Equally, cultural practices in the business around social mobility are important. One of the challenges that we have is that BAME progression is low because social mobility is low. Our BAME community is disproportionately from less well-off backgrounds and that’s a challenge we need to address as employers by opening up opportunities in our businesses.

If you look at the South Asian community, for example, social mobility has been strong on average in some areas, due to great belief in education as a route to social and economic progress. However, surveys show they have concerns about trusting the apprenticeship route to higher skills – despite the huge opportunities it offers.

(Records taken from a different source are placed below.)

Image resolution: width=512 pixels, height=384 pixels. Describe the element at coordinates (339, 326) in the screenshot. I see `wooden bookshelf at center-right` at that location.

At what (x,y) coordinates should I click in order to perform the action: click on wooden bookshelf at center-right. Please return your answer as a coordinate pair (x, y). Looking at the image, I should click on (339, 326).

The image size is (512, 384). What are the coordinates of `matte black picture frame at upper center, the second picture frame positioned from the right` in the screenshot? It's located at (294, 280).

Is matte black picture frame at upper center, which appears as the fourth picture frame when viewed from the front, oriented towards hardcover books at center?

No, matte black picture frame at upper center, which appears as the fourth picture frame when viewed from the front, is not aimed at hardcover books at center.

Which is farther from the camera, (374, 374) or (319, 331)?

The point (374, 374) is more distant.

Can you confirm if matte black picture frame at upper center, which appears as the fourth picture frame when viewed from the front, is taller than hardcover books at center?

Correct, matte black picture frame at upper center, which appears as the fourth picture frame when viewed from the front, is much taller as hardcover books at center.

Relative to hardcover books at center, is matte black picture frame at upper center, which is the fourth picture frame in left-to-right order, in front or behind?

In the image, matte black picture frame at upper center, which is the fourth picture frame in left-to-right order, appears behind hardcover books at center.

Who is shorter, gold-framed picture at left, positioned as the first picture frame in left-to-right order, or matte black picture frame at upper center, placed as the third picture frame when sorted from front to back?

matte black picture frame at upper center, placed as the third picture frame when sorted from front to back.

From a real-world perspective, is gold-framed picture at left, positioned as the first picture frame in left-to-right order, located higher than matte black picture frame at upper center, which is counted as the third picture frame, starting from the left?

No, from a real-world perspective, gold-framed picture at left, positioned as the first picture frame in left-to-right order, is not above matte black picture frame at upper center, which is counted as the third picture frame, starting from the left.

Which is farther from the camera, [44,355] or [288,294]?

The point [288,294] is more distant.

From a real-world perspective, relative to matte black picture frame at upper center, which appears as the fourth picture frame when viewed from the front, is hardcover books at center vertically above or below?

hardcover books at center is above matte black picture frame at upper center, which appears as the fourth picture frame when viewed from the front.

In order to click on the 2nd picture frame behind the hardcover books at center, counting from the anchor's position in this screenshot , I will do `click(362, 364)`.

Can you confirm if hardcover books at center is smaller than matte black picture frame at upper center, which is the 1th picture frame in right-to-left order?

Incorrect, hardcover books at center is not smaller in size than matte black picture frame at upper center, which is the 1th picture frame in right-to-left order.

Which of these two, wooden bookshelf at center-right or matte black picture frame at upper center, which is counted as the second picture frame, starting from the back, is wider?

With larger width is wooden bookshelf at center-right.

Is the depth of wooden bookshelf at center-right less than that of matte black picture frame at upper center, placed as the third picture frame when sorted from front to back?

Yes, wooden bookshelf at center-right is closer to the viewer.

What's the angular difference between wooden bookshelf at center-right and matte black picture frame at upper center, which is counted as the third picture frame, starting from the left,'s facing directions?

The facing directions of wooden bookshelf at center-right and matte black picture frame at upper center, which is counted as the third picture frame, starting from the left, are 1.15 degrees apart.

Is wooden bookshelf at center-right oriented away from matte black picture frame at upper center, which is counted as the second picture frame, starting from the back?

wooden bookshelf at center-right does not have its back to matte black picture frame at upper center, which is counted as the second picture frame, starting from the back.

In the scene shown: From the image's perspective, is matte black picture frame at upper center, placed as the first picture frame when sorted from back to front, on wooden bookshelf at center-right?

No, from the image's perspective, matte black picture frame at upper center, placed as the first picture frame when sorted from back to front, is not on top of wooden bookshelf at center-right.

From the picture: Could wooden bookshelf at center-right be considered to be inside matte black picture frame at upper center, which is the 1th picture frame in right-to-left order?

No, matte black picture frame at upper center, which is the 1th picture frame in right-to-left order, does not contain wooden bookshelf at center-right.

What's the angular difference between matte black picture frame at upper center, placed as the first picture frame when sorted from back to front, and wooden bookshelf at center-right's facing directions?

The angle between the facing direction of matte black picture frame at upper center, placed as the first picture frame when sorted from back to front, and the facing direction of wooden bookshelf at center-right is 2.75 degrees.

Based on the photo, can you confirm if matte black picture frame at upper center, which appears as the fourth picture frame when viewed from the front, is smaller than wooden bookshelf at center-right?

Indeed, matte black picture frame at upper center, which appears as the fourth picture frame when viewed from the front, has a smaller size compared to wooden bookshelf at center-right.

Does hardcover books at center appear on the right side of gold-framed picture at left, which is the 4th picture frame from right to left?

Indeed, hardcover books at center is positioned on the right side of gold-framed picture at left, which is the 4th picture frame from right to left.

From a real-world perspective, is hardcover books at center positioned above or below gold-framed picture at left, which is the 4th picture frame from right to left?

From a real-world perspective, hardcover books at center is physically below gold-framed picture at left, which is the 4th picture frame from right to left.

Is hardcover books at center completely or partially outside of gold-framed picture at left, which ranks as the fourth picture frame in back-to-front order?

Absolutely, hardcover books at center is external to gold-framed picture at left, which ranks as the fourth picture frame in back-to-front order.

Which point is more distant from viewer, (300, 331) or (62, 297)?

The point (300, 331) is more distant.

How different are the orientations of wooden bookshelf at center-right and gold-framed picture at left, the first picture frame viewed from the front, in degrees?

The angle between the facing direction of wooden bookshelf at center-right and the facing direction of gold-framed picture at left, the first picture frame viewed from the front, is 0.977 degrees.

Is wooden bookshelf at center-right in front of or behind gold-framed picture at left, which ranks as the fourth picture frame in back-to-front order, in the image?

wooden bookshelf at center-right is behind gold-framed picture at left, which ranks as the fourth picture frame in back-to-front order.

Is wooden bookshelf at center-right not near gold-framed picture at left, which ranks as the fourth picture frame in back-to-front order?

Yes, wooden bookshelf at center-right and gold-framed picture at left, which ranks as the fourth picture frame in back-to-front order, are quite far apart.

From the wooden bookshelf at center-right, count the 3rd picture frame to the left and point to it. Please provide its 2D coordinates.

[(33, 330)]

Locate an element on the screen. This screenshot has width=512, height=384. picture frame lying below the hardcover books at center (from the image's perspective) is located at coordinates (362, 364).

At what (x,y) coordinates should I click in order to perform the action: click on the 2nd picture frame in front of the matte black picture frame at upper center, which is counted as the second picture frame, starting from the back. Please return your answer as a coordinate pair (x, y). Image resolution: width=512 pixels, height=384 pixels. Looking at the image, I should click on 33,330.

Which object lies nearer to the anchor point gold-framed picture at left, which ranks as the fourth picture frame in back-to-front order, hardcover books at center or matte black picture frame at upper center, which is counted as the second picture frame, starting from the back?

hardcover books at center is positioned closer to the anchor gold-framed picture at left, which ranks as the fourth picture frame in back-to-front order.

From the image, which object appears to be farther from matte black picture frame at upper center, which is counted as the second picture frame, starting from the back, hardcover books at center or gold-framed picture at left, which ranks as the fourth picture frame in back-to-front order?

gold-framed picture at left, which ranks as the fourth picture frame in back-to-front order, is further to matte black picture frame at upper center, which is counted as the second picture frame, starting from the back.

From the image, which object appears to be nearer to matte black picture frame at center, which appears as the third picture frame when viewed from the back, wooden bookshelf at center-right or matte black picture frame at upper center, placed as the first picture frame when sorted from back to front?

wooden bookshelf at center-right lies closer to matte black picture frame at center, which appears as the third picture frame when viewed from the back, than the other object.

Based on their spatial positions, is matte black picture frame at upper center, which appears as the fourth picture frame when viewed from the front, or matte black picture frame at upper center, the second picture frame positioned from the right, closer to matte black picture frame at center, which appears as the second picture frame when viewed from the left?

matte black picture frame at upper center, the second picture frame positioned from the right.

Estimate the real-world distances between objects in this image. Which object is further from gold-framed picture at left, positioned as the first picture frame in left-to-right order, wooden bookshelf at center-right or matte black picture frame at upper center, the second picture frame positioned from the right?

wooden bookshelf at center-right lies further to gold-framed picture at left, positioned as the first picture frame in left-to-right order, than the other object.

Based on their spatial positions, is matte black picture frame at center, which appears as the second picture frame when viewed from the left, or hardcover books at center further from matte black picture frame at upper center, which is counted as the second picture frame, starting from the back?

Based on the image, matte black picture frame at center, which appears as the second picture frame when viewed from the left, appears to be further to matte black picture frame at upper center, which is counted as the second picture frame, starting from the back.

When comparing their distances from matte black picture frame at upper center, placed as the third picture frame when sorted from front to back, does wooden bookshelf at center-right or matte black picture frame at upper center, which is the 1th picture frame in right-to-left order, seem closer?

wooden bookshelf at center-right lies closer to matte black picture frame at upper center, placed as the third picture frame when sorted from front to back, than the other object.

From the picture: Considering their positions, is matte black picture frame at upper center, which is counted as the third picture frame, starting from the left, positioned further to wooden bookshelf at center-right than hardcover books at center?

This is where education comes into play. Take the West Midlands, which has a large South Asian community but a lack of engineers. If you reach out to the community on the benefits of apprenticeships - you can have fantastic career, be based near home, and earn whilst you learn – then you can start to address this skill gap and open the door for the BAME community to get involved in careers they may not have traditionally chosen.

How can employers and recruiters help to encourage social mobility?

Skill shortages mean that the idea of workforce planning is having a long overdue renaissance, and this is also a space where recruiters can add value by becoming jobs ambassadors, by talent mapping people as they progress through in their careers and by understanding the paths into different careers.

Part of this is about understanding the potential that’s out there and looking at how the candidate and the opportunity is packaged. For example, where there is a skills gap in the market, recruiters need to be having honest conversations with their clients to help them shape their needs. They need to be saying “I know you want a plug and play solution for this job, but there isn’t one. What there is, is a developmental option where you take on someone a little earlier on in their career and train them. The costs and retention benefits of this kind of option for employer are often high.”